*GOAL OF THE EXERCISE*. Retype the source text of the material below precisely, character for character, with nothing altered or omitted.

── DATA FOR REVIEW

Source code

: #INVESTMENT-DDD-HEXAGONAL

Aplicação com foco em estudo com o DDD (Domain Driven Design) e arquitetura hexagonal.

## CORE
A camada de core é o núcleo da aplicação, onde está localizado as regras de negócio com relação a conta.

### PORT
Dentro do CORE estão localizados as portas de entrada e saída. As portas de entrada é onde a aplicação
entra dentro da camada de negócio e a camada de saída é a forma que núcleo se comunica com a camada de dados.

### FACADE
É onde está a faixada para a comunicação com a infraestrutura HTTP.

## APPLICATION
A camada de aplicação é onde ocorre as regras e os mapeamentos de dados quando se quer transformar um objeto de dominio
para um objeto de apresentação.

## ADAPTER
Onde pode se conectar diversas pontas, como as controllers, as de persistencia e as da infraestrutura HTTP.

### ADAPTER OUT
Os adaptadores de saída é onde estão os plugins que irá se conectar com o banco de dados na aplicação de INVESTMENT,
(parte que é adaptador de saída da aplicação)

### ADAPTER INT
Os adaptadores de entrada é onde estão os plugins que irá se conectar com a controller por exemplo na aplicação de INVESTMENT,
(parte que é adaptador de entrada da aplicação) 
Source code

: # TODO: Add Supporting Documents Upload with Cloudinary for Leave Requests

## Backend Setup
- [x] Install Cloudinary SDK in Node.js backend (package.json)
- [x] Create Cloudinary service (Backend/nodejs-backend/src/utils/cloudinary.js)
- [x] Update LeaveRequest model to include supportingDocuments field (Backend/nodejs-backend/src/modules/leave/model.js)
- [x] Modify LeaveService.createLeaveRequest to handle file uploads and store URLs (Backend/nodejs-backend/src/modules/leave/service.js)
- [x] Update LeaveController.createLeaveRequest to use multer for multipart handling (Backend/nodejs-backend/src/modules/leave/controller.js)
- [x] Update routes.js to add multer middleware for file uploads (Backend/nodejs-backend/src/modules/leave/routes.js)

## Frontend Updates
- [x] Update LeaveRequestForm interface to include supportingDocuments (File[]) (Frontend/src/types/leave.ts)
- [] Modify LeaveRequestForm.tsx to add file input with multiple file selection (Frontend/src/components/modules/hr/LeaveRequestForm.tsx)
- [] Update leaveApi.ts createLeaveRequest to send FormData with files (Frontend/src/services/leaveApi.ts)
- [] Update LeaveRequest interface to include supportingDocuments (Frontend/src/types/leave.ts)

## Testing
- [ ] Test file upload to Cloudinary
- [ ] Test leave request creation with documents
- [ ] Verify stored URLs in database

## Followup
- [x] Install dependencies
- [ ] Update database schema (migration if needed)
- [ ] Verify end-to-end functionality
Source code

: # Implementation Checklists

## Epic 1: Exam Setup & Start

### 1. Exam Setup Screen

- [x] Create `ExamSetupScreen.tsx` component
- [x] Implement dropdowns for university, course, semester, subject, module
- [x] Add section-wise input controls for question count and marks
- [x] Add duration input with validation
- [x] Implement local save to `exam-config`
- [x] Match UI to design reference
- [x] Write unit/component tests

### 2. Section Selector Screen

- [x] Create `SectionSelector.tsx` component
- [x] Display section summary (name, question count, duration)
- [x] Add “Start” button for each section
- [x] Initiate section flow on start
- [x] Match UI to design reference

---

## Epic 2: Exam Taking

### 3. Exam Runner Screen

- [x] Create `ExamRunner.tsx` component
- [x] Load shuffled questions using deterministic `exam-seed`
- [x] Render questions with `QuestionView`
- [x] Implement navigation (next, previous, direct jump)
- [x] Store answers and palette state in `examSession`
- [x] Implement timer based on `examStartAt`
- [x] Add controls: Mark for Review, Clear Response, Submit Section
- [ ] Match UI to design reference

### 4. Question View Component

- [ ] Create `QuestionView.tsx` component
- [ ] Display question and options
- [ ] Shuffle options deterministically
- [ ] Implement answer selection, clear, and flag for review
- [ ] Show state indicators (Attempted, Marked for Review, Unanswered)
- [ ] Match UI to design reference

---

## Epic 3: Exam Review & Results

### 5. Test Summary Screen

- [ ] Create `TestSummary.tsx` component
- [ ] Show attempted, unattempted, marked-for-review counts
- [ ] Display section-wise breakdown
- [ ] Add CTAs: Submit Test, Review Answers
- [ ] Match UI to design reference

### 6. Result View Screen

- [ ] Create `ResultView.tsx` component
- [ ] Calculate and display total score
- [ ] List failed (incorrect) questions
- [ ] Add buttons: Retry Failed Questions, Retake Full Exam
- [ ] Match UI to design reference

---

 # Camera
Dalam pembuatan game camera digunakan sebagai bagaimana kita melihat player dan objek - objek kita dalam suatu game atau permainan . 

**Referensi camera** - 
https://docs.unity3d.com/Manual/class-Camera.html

────

*ANSWER TO THIS TASK*.
Source code

: #INVESTMENT-DDD-HEXAGONAL

Aplicação com foco em estudo com o DDD (Domain Driven Design) e arquitetura hexagonal.

## CORE
A camada de core é o núcleo da aplicação, onde está localizado as regras de negócio com relação a conta.

### PORT
Dentro do CORE estão localizados as portas de entrada e saída. As portas de entrada é onde a aplicação
entra dentro da camada de negócio e a camada de saída é a forma que núcleo se comunica com a camada de dados.

### FACADE
É onde está a faixada para a comunicação com a infraestrutura HTTP.

## APPLICATION
A camada de aplicação é onde ocorre as regras e os mapeamentos de dados quando se quer transformar um objeto de dominio
para um objeto de apresentação.

## ADAPTER
Onde pode se conectar diversas pontas, como as controllers, as de persistencia e as da infraestrutura HTTP.

### ADAPTER OUT
Os adaptadores de saída é onde estão os plugins que irá se conectar com o banco de dados na aplicação de INVESTMENT,
(parte que é adaptador de saída da aplicação)

### ADAPTER INT
Os adaptadores de entrada é onde estão os plugins que irá se conectar com a controller por exemplo na aplicação de INVESTMENT,
(parte que é adaptador de entrada da aplicação) 
Source code

: # TODO: Add Supporting Documents Upload with Cloudinary for Leave Requests

## Backend Setup
- [x] Install Cloudinary SDK in Node.js backend (package.json)
- [x] Create Cloudinary service (Backend/nodejs-backend/src/utils/cloudinary.js)
- [x] Update LeaveRequest model to include supportingDocuments field (Backend/nodejs-backend/src/modules/leave/model.js)
- [x] Modify LeaveService.createLeaveRequest to handle file uploads and store URLs (Backend/nodejs-backend/src/modules/leave/service.js)
- [x] Update LeaveController.createLeaveRequest to use multer for multipart handling (Backend/nodejs-backend/src/modules/leave/controller.js)
- [x] Update routes.js to add multer middleware for file uploads (Backend/nodejs-backend/src/modules/leave/routes.js)

## Frontend Updates
- [x] Update LeaveRequestForm interface to include supportingDocuments (File[]) (Frontend/src/types/leave.ts)
- [] Modify LeaveRequestForm.tsx to add file input with multiple file selection (Frontend/src/components/modules/hr/LeaveRequestForm.tsx)
- [] Update leaveApi.ts createLeaveRequest to send FormData with files (Frontend/src/services/leaveApi.ts)
- [] Update LeaveRequest interface to include supportingDocuments (Frontend/src/types/leave.ts)

## Testing
- [ ] Test file upload to Cloudinary
- [ ] Test leave request creation with documents
- [ ] Verify stored URLs in database

## Followup
- [x] Install dependencies
- [ ] Update database schema (migration if needed)
- [ ] Verify end-to-end functionality
Source code

: # Implementation Checklists

## Epic 1: Exam Setup & Start

### 1. Exam Setup Screen

- [x] Create `ExamSetupScreen.tsx` component
- [x] Implement dropdowns for university, course, semester, subject, module
- [x] Add section-wise input controls for question count and marks
- [x] Add duration input with validation
- [x] Implement local save to `exam-config`
- [x] Match UI to design reference
- [x] Write unit/component tests

### 2. Section Selector Screen

- [x] Create `SectionSelector.tsx` component
- [x] Display section summary (name, question count, duration)
- [x] Add “Start” button for each section
- [x] Initiate section flow on start
- [x] Match UI to design reference

---

## Epic 2: Exam Taking

### 3. Exam Runner Screen

- [x] Create `ExamRunner.tsx` component
- [x] Load shuffled questions using deterministic `exam-seed`
- [x] Render questions with `QuestionView`
- [x] Implement navigation (next, previous, direct jump)
- [x] Store answers and palette state in `examSession`
- [x] Implement timer based on `examStartAt`
- [x] Add controls: Mark for Review, Clear Response, Submit Section
- [ ] Match UI to design reference

### 4. Question View Component

- [ ] Create `QuestionView.tsx` component
- [ ] Display question and options
- [ ] Shuffle options deterministically
- [ ] Implement answer selection, clear, and flag for review
- [ ] Show state indicators (Attempted, Marked for Review, Unanswered)
- [ ] Match UI to design reference

---

## Epic 3: Exam Review & Results

### 5. Test Summary Screen

- [ ] Create `TestSummary.tsx` component
- [ ] Show attempted, unattempted, marked-for-review counts
- [ ] Display section-wise breakdown
- [ ] Add CTAs: Submit Test, Review Answers
- [ ] Match UI to design reference

### 6. Result View Screen

- [ ] Create `ResultView.tsx` component
- [ ] Calculate and display total score
- [ ] List failed (incorrect) questions
- [ ] Add buttons: Retry Failed Questions, Retake Full Exam
- [ ] Match UI to design reference

---

 # Camera
Dalam pembuatan game camera digunakan sebagai bagaimana kita melihat player dan objek - objek kita dalam suatu game atau permainan . 

**Referensi camera** - 
https://docs.unity3d.com/Manual/class-Camera.html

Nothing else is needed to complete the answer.